■ Формулировка задания
Выпишите дословно из приведенного ниже фрагмента о медиации отрывок от слов «Пристально рассмотреть медиум, чтобы» до слов «и антропологией передачи.» включительно.

Книга: Введение в медиологию

Вступительный код: воплощение

<<< Назад
Вперед >>>

Вступительный код: воплощение

Пристально рассмотреть медиум, чтобы увидеть медиацию, или, наоборот, подойти к первому, погрузившись во вторую, — вот в чем различие между социологией или экономикой коммуникации и антропологией передачи.

Что означает часто упоминаемый и редко определяемый термин «медиация»? Это понятие, на первый взгляд, кажется абстрактным, вневременным и расплывчатым, однако язык так устроен, что мы можем уловить в высшей степени конкретное лишь через в высшей степени абстрактное (здесь, теперь, я, ты — это еще и обобщенные и неопределенные слова, которые служат мне для обозначения того, что для меня является наиболее явным). Опосредование, медиация происходит от латинского глагола mediare «быть в середине, вставляться в промежуток», соответствующего прилагательному m?dius, «находящийся в центре, в средоточии; промежуточный между двумя крайностями». В противоположность media, обозначающему вещи в некоем состоянии, tion в качестве суффикса обозначает процесс, с помощью которого медиатор, или посредник, располагается в промежутке между двумя или несколькими сущностями или реалиями. Этот посредник, или третий терм, устанавливает взаимоотношения между двумя термами, каковые без него не вступали бы в отношения. Понятие медиации позаимствовано из философской традиции, а именно — у Гегеля, где философ обозначает им основополагающий закон развития духа. Этот последний — чистая деятельность, медиатизирующая или диалектическая активность. Он противостоит самости непрестанным движением по ее отрицанию и преодолению. Например, чтобы достичь какой-либо истины, необходимо пройти ряд тщательно исправляемых заблуждений. Тогда дело будет выглядеть так, что заблуждение опосредовало истину (которая представляет собой результат, а не пушечный залп). Или еще: моя внутренняя мысль может уловить сама себя и быть признанной другими, только овнешняясь в звуках разговорного языка. Звуки артикуляции медиатизируют мой дух. Таким образом, медиация служит средством для реализации самости. Это то, через что необходимо пройти, чтобы стать тем, что мы суть, потому что ничто (и человек — менее всего) не существует непосредственно. Всегда необходимо пройти через нечто иное, и этот переход — больше, чем просто переход (например, чем проезд автомобиля сквозь туннель) или просто пересечение; это — испытание, преобразующее изнутри. Так же обстоят дела с фактами передачи: это процессы (ничего мгновенного, необходимо помедлить); эти процессы представляют собой приключения (ничто не разыгрывается заранее, никакого автоматизма); а приключения эти представляют собой метаморфозы (под конец мы выходим из них другими, нежели были вначале).

■ Представленные данные
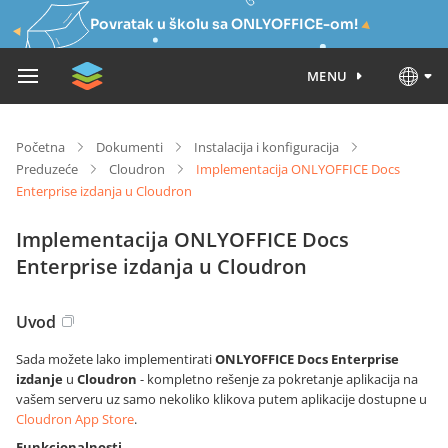
Povratak u školu sa ONLYOFFICE-om!
MENU
Početna
Dokumenti
Instalacija i konfiguracija
Preduzeće
Cloudron
Implementacija ONLYOFFICE Docs
Enterprise izdanja u Cloudron
Implementacija ONLYOFFICE Docs
Enterprise izdanja u Cloudron
Uvod
Sada možete lako implementirati
ONLYOFFICE Docs Enterprise
izdanje
u
Cloudron
- kompletno rešenje za pokretanje aplikacija na
vašem serveru uz samo nekoliko klikova putem aplikacije dostupne u
Cloudron App Store
.
Funkcionalnosti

■ Ответ к заданию
Пристально рассмотреть медиум, чтобы увидеть медиацию, или, наоборот, подойти к первому, погрузившись во вторую, — вот в чем различие между социологией или экономикой коммуникации и антропологией передачи.